Vin knelt cautiously to examine the ground, propping himself with a hand flat to it in case his concussion brought on a dizzy spell. "Was three men done this," he declared. "Likely once they get back into the camp streets I won't have no way to follow 'em, but if I see their tracks again--or their boots--I'll know 'em."
"Three men," Josiah repeated. "And Blackner has three hired guns with him."
"Makes sense," Nathan mused. "He sent them to do this here but took out Halkett his ownself. He'd know sure as the sheriff does how much power them mine owners got. He wouldn't want none of them boys to be there when he snuffed Halkett for fear they'd come on him for blackmail some time down the road."
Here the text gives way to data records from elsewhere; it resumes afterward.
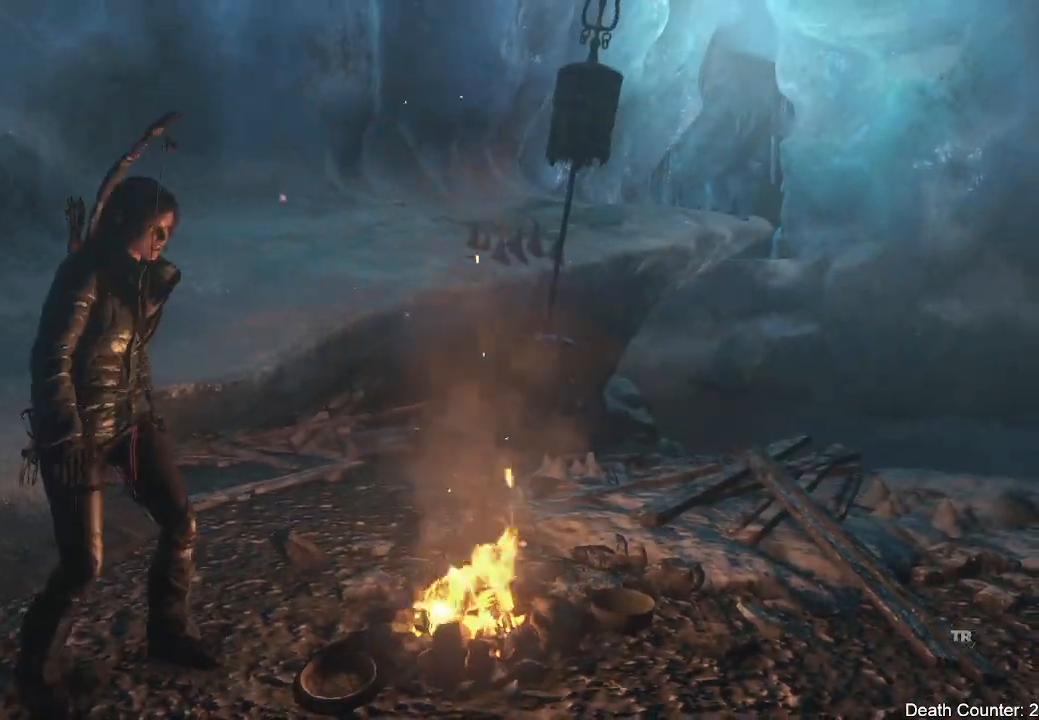
{"dt_ms": 500, "buttons": ["START"], "left_stick": "center", "right_stick": "center", "events": [[83, "START", "up"], [367, "START", "down"]]}
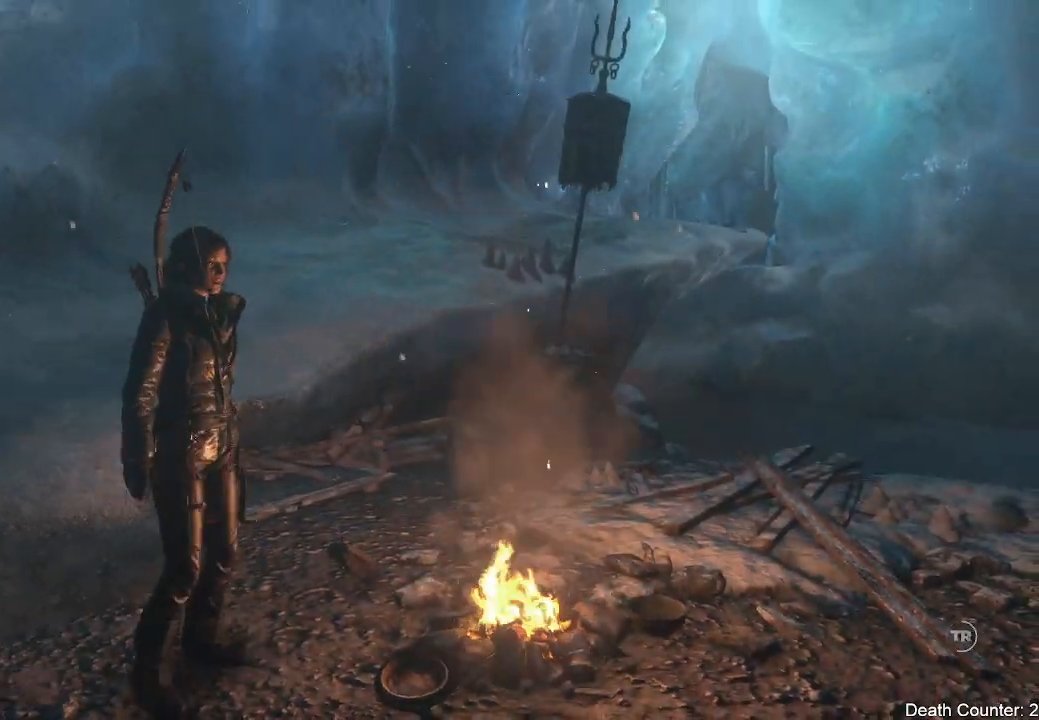
{"dt_ms": 500, "buttons": ["START"], "left_stick": "center", "right_stick": "center", "events": [[100, "START", "up"], [317, "START", "down"]]}
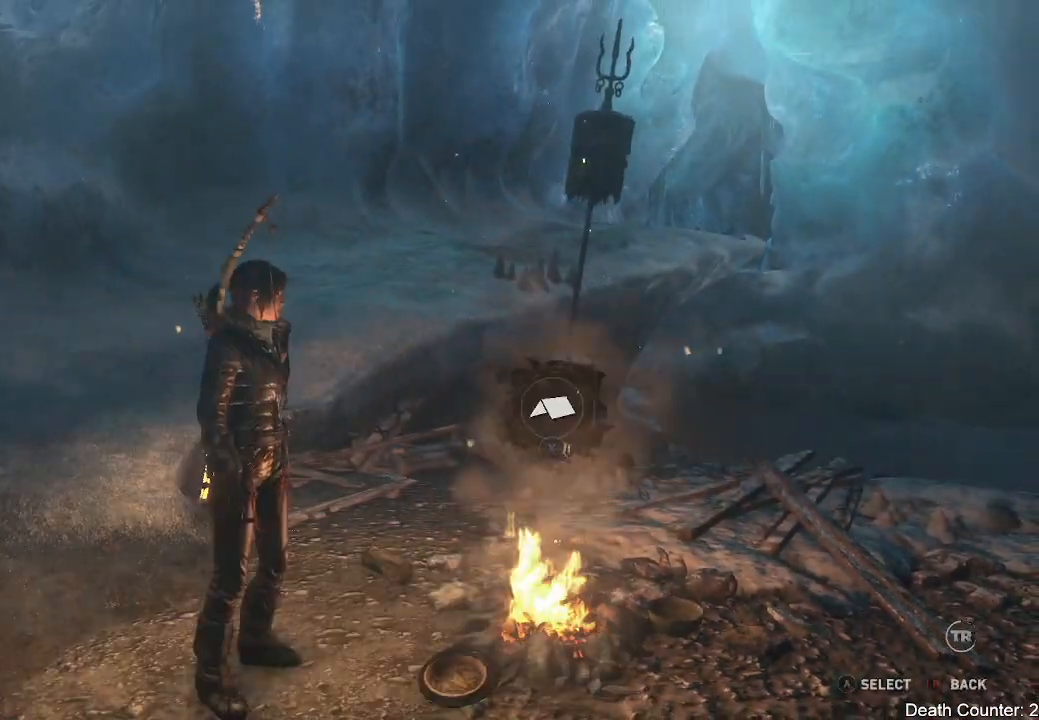
{"dt_ms": 500, "buttons": ["DPAD_DOWN"], "left_stick": "center", "right_stick": "center", "events": [[50, "START", "up"], [450, "DPAD_DOWN", "down"]]}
"Curious that you should make that observation, Mr. Jackson," Ezra observed quietly. "The prospect is at the very core of the plan which occurred to me last night as I slept."
Larabee swung to face him. "Let's hear it," he demanded.
"I assume we all agree," the gambler began, "that Blackner is well aware the mine owners will demand the life of Halkett's murderer. That is the reason he provided the sheriff's office with yourselves as scapegoats, so that Pennoyer would have no cause to continue pressurin' his deputies to seek out the actual perpetrator. Determined as he is to carry out the theft I described to you and spend the proceeds unencumbered by a partner, the preservation of his own life from the noose must now stand among his first priorities."